— Mais nous nous reverrons avant, lui dis-je, un peu surpris.
— Non. Durant ces quinze jours, je n’y serai plus pour personne, et ne serai même pas à Paris. Demain je pars pour Budapest ; dans six jours je dois être à Rome. Ici et là sont des amis que je veux embrasser avant de quitter l’Europe. Un autre m’attend à Madrid.
— C’est entendu, je passerai cette nuit de veille avec vous.
— Et nous boirons du vin de Chiraz, dit Ménalque.
Quelques jours après cette soirée, Marceline commença d’aller moins bien. J’ai déjà dit qu’elle était souvent fatiguée ; mais elle évitait de se plaindre, et comme j’attribuais à son état cette fatigue, je la croyais très naturelle et j’évitais de m’inquiéter. Un vieux médecin assez sot, ou insuffisamment renseigné, nous avait tout d’abord rassurés à l’excès. Cependant des troubles nouveaux, accompagnés de fièvre, me décidèrent à appeler le Docteur Tr. qui passait alors pour le plus avisé spécialiste. Il s’étonna que je ne l’eusse pas appelé plus tôt, et prescrivit un régime strict que, depuis quelque temps déjà, elle eût dû suivre. Par un très imprudent courage, Marceline s’était jusqu’à ce jour surmenée ; jusqu’à la délivrance, qu’on attendait vers la fin de janvier, elle devait garder la chaise longue. Sans doute un peu inquiète et plus dolente qu’elle ne voulait l’avouer, Marceline se plia très doucement aux prescriptions les plus gênantes ; une sorte de résignation religieuse rompit la volonté qui la soutenait jusqu’alors, de sorte que son état empira brusquement durant les quelques jours qui suivirent.
Je l’entourai de plus de soins encore et la rassurai de mon mieux, me servant des paroles mêmes de Tr. qui ne voyait en son état rien de bien grave ; mais la violence de ses craintes finit par m’alarmer à mon tour. Ah ! combien dangereusement déjà notre bonheur se reposait sur l’espérance ! et de quel futur incertain ! Moi qui d’abord ne trouvais de goût qu’au passé, la subite saveur de l’instant m’a pu griser un jour, pensai-je, mais le futur désenchante l’heure présente, plus encore que le présent ne désenchanta le passé ; et depuis notre nuit de Sorrente, déjà tout mon amour, toute ma vie se projettent sur l’avenir.

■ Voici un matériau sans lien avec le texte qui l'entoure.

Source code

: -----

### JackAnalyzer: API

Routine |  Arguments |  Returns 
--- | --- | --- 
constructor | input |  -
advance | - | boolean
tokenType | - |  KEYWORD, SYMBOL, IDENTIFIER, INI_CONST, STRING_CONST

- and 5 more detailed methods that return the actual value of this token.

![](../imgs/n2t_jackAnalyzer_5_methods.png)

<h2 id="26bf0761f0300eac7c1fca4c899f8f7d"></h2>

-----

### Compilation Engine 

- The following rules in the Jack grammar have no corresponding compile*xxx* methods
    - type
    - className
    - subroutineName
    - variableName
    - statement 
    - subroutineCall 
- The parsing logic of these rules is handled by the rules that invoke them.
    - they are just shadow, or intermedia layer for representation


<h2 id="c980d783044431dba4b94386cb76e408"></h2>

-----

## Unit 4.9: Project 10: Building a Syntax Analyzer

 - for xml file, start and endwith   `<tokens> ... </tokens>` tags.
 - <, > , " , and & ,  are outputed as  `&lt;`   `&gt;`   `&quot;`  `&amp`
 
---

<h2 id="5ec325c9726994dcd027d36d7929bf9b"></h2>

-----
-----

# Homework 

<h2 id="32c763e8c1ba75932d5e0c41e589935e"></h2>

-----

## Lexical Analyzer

Cependant le soir vint que j’avais promis à Ménalque ; et malgré mon ennui d’abandonner toute une nuit d’hiver Marceline, je lui fis accepter de mon mieux la solennité du rendez-vous, la gravité de ma promesse. Marceline allait un peu mieux ce soir-là, et pourtant j’étais inquiet ; une garde me remplaça près d’elle. Mais, sitôt dans la rue, mon inquiétude prit une force nouvelle ; je la repoussai, luttai contre elle, m’irritant contre moi de ne pas mieux m’en libérer. Je parvins ainsi peu à peu à un état de surtension, d’exaltation singulière, très différente et très proche à la fois de l’inquiétude douloureuse qui l’avait fait naître, mais plus proche encore du bonheur. Il était tard ; je marchais à grands pas ; la neige commença de tomber abondante ; j’étais heureux de respirer enfin un air plus vif, de lutter contre le froid, heureux contre le vent, la nuit, la neige ; je savourais mon énergie.
Ménalque, qui m’entendit venir, parut sur le palier de l’escalier. Il m’attendait sans patience. Il était pâle et paraissait un peu crispé. Il me débarrassa de mon manteau, et me força de changer mes bottes mouillées contre de molles pantoufles persanes. Sur un guéridon, près du feu, étaient posées des friandises. Deux lampes éclairaient la pièce, moins que ne le faisait le foyer. Ménalque, dès l’abord, s’informa de la santé de Marceline. Pour simplifier, je répondis qu’elle allait très bien.
— Votre enfant, vous l’attendez bientôt ? reprit-il.